In Germany, a profoundly democratic republic was established, with two chambers: one for the federated states and one for the government. The number of deputies was to be proportional to the number of votes, with broad coalitions always necessary and complex. It was a political regime that was unstructured because it was too egalitarian (Weimar), and was unable to maintain an effective government, which totalitarian political doctrines, communism, and Nazism, simpler and therefore more populist, were able to overwhelm. Without the defeat of 1918 and the agreements promoted by Wilson and Clemenceau at Versailles, neither Lenin nor Hitler would have been possible. A political vacuum necessarily implies instability and paves the way for autocrats and dictatorships. After the French Revolution, Napoleon; after the Russian Revolution, Bolshevism and Stalin; after the failed German Revolution of 1919, which German socialism was unable to contain (Rosa Luxemburg was assassinated), Nazism.
If we apply this idea to the early 21st century, we must conclude that we must prevent the political structures of the past—NATO, the EC, the UN, the G-7 and G-20, and the OECD—from disappearing. The autocrats who want to rule the world—Trump, Putin, and Xi—want to destroy them. They mistakenly believe that without frameworks of reference, they will have more power. And the opposite is happening. Can a state with the economic power of Italy, like Russia, antagonize the US?
There are parallels between the United States today and Germany in the 1930s. It may seem exaggerated, but the way Hitler destroyed the state starting in 1933 and how Trump wants to destroy it now are no different. We've heard them say, "I want to be elected for a third term... and more, the country needs me," or "The Third Reich will last a thousand years." They also resemble each other in their control of the judiciary, in the change of Supreme Court justices, or in their approach to industry to financially support the government—for example, Goering's meeting in the Reichstag and Musk's in the Oval Office. They also share a similarity in the visible police presence—the Gestapo and the National Guard deployed in cities. They also share a similarity in the declaration of rights over territories—then Poland, Ukraine, and the Czech Republic, now Greenland and Panama. They also share a similarity in the expulsion of "undesirable" populations—then Jews and Roma, now South American immigrants. The idea that the military should be offensive rather than defensive—to make this clear, Trump has changed the name of the Department of Defense—or that investments should now be focused on the US and then on Germany.

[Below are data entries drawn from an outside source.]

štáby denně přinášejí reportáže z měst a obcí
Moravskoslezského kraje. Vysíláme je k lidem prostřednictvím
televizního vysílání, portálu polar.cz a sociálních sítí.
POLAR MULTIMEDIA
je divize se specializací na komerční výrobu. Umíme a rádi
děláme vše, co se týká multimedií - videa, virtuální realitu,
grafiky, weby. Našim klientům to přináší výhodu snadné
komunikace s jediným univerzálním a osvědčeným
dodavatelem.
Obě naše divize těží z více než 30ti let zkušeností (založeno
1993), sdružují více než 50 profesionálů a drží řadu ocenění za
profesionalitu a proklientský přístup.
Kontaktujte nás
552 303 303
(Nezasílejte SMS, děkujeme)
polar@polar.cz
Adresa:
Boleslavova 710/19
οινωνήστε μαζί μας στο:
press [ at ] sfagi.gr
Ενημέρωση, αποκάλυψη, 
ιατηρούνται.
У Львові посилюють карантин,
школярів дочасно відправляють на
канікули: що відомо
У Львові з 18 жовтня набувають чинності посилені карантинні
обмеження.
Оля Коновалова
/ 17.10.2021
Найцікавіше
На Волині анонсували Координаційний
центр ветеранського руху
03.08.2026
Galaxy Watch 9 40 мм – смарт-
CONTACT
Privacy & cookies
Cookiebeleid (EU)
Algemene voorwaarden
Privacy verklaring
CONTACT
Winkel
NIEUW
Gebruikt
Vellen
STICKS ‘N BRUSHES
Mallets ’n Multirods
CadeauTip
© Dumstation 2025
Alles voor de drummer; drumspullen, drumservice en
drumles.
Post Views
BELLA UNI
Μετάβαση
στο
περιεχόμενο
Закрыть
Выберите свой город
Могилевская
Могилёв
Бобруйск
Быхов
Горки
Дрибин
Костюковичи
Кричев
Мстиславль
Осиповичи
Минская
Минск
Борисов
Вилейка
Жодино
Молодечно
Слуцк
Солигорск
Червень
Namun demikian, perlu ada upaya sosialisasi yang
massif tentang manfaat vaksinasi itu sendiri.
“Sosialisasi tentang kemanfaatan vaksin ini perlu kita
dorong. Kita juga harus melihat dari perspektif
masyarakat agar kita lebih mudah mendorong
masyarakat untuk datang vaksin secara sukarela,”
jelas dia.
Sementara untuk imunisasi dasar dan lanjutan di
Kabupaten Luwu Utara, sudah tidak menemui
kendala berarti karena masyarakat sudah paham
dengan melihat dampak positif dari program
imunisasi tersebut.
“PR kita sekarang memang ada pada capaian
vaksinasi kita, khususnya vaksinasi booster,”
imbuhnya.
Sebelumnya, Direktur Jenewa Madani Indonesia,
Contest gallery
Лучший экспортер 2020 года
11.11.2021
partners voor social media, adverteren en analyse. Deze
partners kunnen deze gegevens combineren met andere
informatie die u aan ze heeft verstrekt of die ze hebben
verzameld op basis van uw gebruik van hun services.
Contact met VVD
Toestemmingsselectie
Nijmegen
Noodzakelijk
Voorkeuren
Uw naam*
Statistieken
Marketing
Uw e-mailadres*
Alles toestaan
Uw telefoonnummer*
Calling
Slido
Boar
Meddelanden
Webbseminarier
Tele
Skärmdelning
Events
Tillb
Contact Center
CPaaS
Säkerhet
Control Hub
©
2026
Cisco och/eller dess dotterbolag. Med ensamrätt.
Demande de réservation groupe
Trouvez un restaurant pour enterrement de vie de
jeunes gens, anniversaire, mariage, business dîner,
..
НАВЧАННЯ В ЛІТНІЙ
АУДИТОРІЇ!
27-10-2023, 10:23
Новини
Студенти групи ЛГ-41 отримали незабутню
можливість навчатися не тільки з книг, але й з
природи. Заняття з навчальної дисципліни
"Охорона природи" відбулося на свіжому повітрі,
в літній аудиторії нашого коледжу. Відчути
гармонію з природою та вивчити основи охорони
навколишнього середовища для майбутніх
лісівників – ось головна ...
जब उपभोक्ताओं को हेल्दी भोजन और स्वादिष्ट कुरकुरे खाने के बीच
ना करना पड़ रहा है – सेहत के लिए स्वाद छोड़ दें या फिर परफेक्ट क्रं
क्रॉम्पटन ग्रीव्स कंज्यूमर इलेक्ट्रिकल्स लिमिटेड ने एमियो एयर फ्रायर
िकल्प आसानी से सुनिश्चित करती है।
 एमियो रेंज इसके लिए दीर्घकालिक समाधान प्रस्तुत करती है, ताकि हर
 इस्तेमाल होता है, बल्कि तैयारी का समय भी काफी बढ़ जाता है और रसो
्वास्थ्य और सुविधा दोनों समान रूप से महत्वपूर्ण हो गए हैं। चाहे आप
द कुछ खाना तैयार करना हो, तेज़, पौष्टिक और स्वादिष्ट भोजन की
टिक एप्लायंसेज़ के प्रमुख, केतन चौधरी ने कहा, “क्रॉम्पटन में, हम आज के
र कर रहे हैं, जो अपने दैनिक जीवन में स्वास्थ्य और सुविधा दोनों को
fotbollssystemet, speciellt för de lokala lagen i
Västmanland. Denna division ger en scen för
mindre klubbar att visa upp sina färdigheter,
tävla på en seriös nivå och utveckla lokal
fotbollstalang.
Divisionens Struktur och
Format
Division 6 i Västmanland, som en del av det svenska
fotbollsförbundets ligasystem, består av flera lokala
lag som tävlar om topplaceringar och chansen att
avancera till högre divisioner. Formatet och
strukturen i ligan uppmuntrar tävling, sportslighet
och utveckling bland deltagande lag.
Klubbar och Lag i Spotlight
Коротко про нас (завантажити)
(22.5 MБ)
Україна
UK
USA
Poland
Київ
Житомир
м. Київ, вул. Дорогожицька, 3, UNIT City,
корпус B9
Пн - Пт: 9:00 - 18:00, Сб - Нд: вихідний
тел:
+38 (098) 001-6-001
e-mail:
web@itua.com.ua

As for contempt for culture and universities, the Nazis went so far as to burn books, and now economic penalties are applied to universities and research centers, and the presence of foreign students is restricted. They have a great enemy, then the USSR, now China, with whom they believe they must come to an understanding until they can deploy a policy of destruction (then military, now economic). Now Europe is antagonized, the EU is scorned; then it was France and Great Britain.
Churchill's position of denunciation in the 1930s contrasts with the EU's current policy of obedience and subsidiarity toward the US. It goes without saying that Ursula von der Leyen's policy is distinct from Churchill and Roosevelt.